Contention is also a major issue with virtualization. It relates to physical networks as well, of course, but those networks are designed to handle multiple, simultaneous communications. But virtual machines can be created almost on the fly, and many more of them can be sending requests and instructions back and forth across the network than the fixed, physical servers would. Those contention issues also tend to accumulate at the input/output of shared storage systems.
“I would say that the interaction of virtualized servers with storage is not well understood,” said Leena Joshi, senior director of solutions marketing at Splunk, a data management company. “When you virtualize servers, you actually mask the storage behind it. You could be attached to network-attached storage, iSCSI or Fibre Channel on the back end, and your virtual machines would not be able to tell what they are attached to.”
Those problems can be even greater with desktop virtualization because there are likely to be so many more virtual desktop images that have to be handled at any one time and that are making demands on the network and the storage systems. But unlike server virtualization, desktop virtualization is still new to government agencies and so the learning curve is still pretty steep.
“Server virtualization is much more well-known, and there are many more ways we know can work to add more capacity for that,” said Jose Padin, systems engineer manager at Citrix Systems. “It’s a known factor because the requirements of the servers are known.
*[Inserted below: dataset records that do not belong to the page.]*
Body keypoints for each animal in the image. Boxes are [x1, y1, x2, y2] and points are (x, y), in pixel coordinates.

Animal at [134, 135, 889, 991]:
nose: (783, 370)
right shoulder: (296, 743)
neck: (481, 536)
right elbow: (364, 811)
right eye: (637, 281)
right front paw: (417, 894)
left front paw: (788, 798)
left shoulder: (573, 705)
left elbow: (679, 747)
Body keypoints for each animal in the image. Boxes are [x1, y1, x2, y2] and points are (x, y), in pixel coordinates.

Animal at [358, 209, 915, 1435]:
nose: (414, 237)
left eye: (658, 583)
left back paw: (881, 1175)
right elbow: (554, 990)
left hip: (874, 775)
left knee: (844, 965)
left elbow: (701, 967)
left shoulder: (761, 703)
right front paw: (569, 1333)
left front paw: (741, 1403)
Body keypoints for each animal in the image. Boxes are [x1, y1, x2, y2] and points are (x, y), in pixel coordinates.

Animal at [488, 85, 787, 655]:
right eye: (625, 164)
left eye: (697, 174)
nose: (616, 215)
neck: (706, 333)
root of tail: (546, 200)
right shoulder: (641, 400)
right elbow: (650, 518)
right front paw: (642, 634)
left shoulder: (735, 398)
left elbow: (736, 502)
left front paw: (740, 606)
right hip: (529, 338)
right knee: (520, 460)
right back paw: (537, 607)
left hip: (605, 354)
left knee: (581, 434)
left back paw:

Once we learn what the requirements are for virtualized desktops, then matching the capacity to the needs will be just as simple.”
However, it might be that the virtual world itself will also be getting more complex, which will ratchet up the level of understanding that’s needed to manage it. The current view of virtualization is to create a single, virtual platform that can provide different services to multiple users, but some see the need for a more diverse set of offerings.
“Right now you’ve got general-purpose virtualization for a general-purpose community of products, and that’s good for consolidation of low-utilization platforms,” said Peter Doolan, group vice president and chief technologist at Oracle Public Sector. “But then there are classes of applications as you move up the food chain that are more important, and that’s when you have to start looking at different types of virtualization.”
When you talk about virtualization now, you mostly think about hypervisors and a software layer that mimics a generic hardware substrate, he said. But in the future, as people begin to understand that there are various ways to solve their problems, you will start to see things such as virtualization of SQL itself, where SQL text can come from any machine.
“I think you are seeing that people realize that there’s not one ring that will rule them all and that there are different classes of virtualization starting to emerge,” Doolan said. “Virtualization will increasingly be seen as a portfolio of capabilities, and that will need people who understand how all the pieces come together.”